Advanced thermal protection materials will have to meet demands for an acceptable environment. Smoke toxicity, outgassing, dust and other irritants are a problem not only for humans but also for equipment.
Current thermal protection materials in aircraft passenger cabins are a major problem because most common thermoplastic materials are unacceptable because they are flammable, and can generate toxic fumes. For application in spacecraft, satellites, and military aircraft, smoke generation or outgassing may contaminate optical surfaces or react chemically with machine components. These pollutants can be controlled in part by the selection of fibers, coatings, and proper pre- or post-treatments to minimize outgassing. Most applications for advanced aircraft require quantitative limits for volatile materials. Highly crystalline, fully cross linked or thermosetting polymeric materials have been used where relatively inert behavior is required. However, such materials are still flammable.

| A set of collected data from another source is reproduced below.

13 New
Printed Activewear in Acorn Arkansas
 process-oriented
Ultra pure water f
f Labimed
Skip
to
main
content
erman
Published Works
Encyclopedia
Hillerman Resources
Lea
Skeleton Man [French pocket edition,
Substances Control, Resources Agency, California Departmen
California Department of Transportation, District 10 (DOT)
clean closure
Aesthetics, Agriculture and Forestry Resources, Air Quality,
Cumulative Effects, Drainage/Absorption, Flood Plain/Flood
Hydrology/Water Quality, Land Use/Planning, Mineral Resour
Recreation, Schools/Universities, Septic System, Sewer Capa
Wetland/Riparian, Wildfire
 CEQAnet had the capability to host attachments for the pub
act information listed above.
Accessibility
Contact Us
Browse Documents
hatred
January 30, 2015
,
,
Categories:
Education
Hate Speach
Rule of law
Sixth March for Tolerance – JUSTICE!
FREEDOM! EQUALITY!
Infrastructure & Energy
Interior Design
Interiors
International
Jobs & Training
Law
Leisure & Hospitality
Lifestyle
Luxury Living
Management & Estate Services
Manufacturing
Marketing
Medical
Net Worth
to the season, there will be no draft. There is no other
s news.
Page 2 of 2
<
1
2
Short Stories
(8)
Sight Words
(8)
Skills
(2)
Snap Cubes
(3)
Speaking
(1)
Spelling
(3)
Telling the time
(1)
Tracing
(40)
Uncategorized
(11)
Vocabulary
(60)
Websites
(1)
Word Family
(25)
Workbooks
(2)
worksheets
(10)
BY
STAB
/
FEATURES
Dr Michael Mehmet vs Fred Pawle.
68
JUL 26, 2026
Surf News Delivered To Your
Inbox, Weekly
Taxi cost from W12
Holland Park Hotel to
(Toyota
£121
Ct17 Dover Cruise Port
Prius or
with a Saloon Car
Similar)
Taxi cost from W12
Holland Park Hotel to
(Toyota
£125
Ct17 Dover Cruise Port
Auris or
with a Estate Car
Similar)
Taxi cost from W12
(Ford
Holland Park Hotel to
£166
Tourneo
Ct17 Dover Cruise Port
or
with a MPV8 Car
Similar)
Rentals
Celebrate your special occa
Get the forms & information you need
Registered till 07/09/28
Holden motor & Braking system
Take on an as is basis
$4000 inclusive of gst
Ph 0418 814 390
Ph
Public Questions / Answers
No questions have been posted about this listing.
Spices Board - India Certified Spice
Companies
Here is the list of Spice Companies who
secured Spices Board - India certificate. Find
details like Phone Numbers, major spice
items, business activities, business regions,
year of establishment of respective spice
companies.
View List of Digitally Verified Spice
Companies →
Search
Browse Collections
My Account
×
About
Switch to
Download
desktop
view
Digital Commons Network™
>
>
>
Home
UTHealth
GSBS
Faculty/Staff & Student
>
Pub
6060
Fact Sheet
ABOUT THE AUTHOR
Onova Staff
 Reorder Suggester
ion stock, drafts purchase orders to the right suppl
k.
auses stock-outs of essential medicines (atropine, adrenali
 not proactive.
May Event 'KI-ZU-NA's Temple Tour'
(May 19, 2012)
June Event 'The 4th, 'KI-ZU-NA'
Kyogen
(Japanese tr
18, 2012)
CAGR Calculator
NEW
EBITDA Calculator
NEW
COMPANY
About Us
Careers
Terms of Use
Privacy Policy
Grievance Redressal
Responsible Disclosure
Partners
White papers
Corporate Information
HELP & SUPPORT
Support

The prior art has used asbestos, glass wool, polyester and polypropylene fibers, carbon and graphite short straight staple felts, fowl down an various foam materials such as polyurethane foam as thermal insulation for many applications. While asbestos, carbon and graphite felts and fiber glass are considered non-flammable, the other aforementioned thermal insulating materials are considered flammable. The bulk densities of some of the well known thermal insulating materials are in the range of 0.35 to 2 pounds per cubic foot (5.6 -32.04 kg/m.sup.3) for insulating materials useful at temperatures not exceeding 120 degrees C. to 2-5 plus pounds per cubic foot for the high temperature insulating materials. Even the newest "light weight" insulating material recently disclosed by NASA consisting of a ceramic from which a carbonaceous material has been burned out, has a bulk density of about 2-6 pounds per cubic foot (32-96 kg/m.sup.3). In addition many of the thermal light weight thermal insulation material which is a blend of spun and drawn, crimped, staple, synthetic polymeric microfibers having a diameter of from 3 to 12 microns, and synthetic polymeric staple microfibers having a diameter of more than 12 and up to 50 microns. However, the insulation material is not fireproof and does not provide good sound absorbing properties.
U.S. Pat. No. 4,167,604 to William E. Aldrich discloses the use of crimped hollow polyester filaments in a blend with down in the form of a multiple ply carded web which is treated with a thermosetting resin to form a bat having thermal insulating characteristics. The web, however, does not have fireproof characteristics and is not a good sound absorbent.
U.S. Pat. No. 4,321,154 to Francois Ledru relates to high temperature thermal insulation material comprising insulating mineral fibers and pyrolytic carbon. To make the insulation light weight an expanding agent is utilized or hollow particles such as microspheres are utilized.
U.S. Pat. No. 4,193,252 to Shepherd, et al. discloses the preparation of partially carbonized, graphite and carbon fibers from rayon which has been knitted into a fabric assembly. When the fabric is deknitted, the partially carbonized and the carbonized fibers contain kinks. The fully carbonized or graphite fibers have kinks which are more permanent in nature. Applicants have found that partially carbonized rayon fibers do not retain their reversible deflection and lose their kinks at relatively low temperatures or under tension. The fully carbonized or graphite yarn which is prepared from rayon is brittle and difficult to handle when deknitting. Moreover, carbon fibers produced from rayon are known to possess high water absorption and lower thermal conductivity than fibers with a higher graphite content, such as fibers prepared from acrylic fibers.